У Бунина Мара представлен иначе: «всё в лесах пело и славило бога жизни-смерти Мару, бога "жажды существования"» [3, с. 488]; «Мара вырывает из рук человека то, что схватил человек, но ведь Мара и разжигает человека снова схватить отнятое или другое что-нибудь, подобное отнятому...» [3, с. 494]. По мнению повествователя, это бог, который несёт наслаждение людям, соблазняя их полнотой и разнообразием мира. Одновременно Мара в «Братьях» представлен и как выразитель трагической судьбы рода людского: за удовольствиями следует наказание. Писатель не заблуждается относительно бесперспективности стихийного существования, захватившего жителей Земли. Но причину мрачного их финала снова объясняет по-своему.
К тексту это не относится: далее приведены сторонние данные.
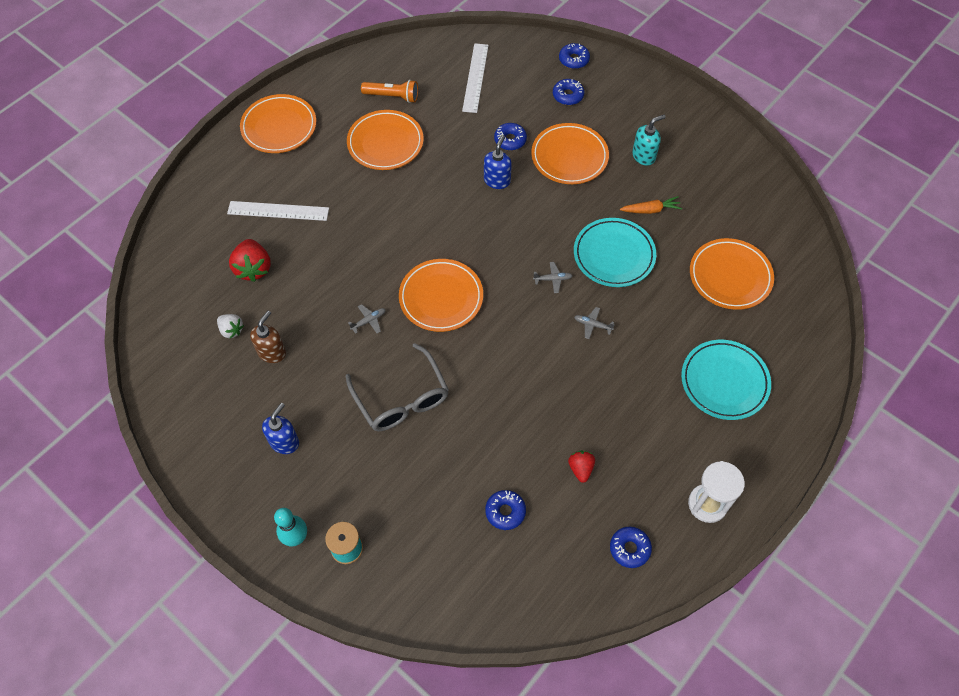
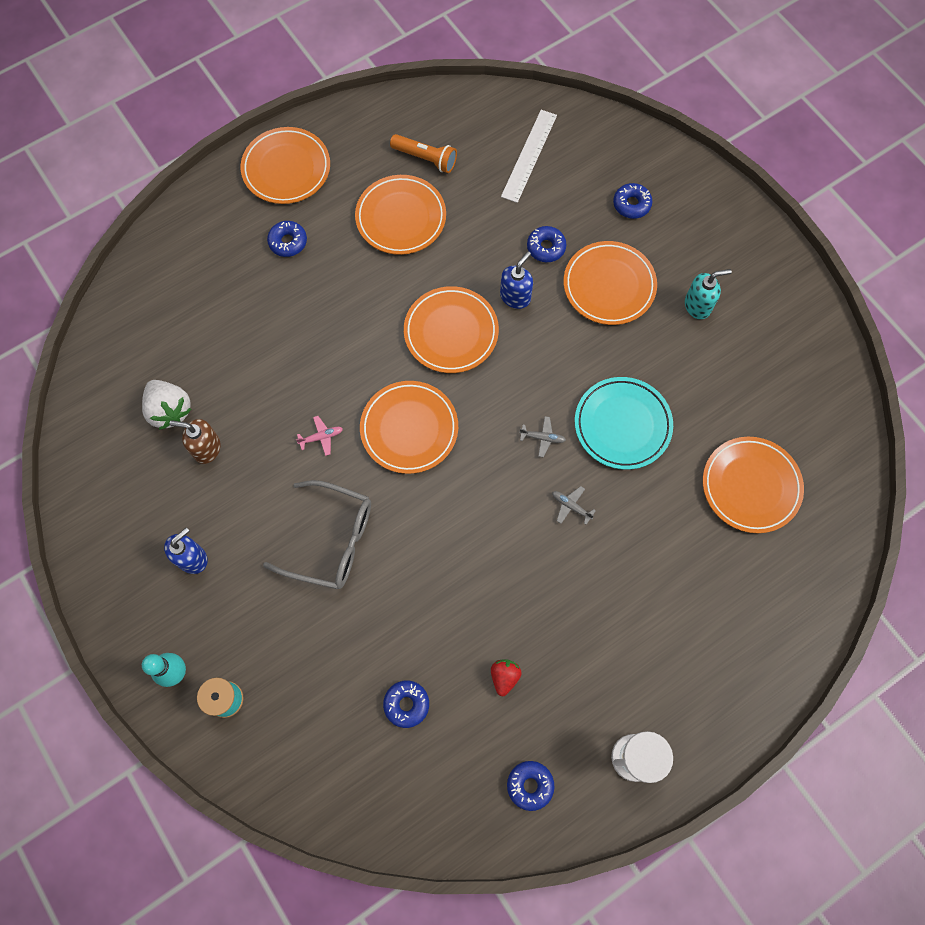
camera: 15 degrees right, 10 degrees up
(231, 330) = (170, 410): white strawberry -> white strawberry, size x1.67
(253, 268) = (213, 341): red strawberry -> none
(272, 352) = (206, 448): brown soap dispenser -> brown soap dispenser turned 120 degrees counterclockwise
(278, 211) = (258, 276): white ruler -> none
(369, 321) = (321, 437): grey plane -> pink plane
(401, 398) = (331, 540): grey glasses -> grey glasses turned 60 degrees counterclockwise
(453, 218) = (451, 332): none -> orange plate
(574, 60) = (653, 158): blue donut -> blue donut (288, 242)
(651, 210) = (684, 378): orange carrot -> none
(724, 382) = (701, 616): turquoise plate -> none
Буддизм утверждает изначальную безысходность — обречённость человека на гибель; каждый его шаг приближает эту непреодолимую развязку. Бунин видит исток трагедии в уродливо искажённом внутреннем опыте и отдельной личности, и социальных слоёв. Главные персонажи «Братьев» растрачивают достойные врождённые потенции и только в какой-то переломный момент по-трясённо ощущают собственную опустошённость — смерть души.
Бунин явно не принимает холодной трезвости заповедей Будды: «Стряхни с себя обольщения Мары, сон этой краткой жизни!» [3, с. 499]; «Не забывай, <...>что все страдания этого мира, где каждый либо убийца, либо убиваемый, все скорби и жалобы его — от любви» [3, с. 489]. Полемизируя с этой философией, писатель говорит о рикше: «Он движим земной любовью, тем, что от века призывает все существа к существованию» [3, с. 487]. Молодой герой рассказа не может следовать законам Возвышенного, ибо изначально заложена в человеке способность любить. Таким образом, художник оказывается на стороне рикши, то есть на стороне занятого тяжёлым трудом человека, который имеет право на любовь, ей одной дано осуществить высокий смысл жизни и оставить свой след на Земле. С редким сопереживанием раскрывает автор рассказа естественную красоту невесты рикши: «От белой, в голубых цветочках, короткой кофты и такой же юбки, надетых на голое, чуть полное, крепкое, небольшое тело, она казалась чернее. У неё была круглая головка, выпуклый лобик, круглые сияющие глаза, в которых детская робость уже смешивалась с радостным любопытством к жизни, с затаённой женственностью, нежной и страстной.» [3, с. 496]. В чертах лица, фигуры, в деталях одежды и украшениях девушки снова проступает характерный для Цейлона колорит. Тем трагичнее выглядит судьба юных прекрасных детей, лишённых обычного для людей счастья.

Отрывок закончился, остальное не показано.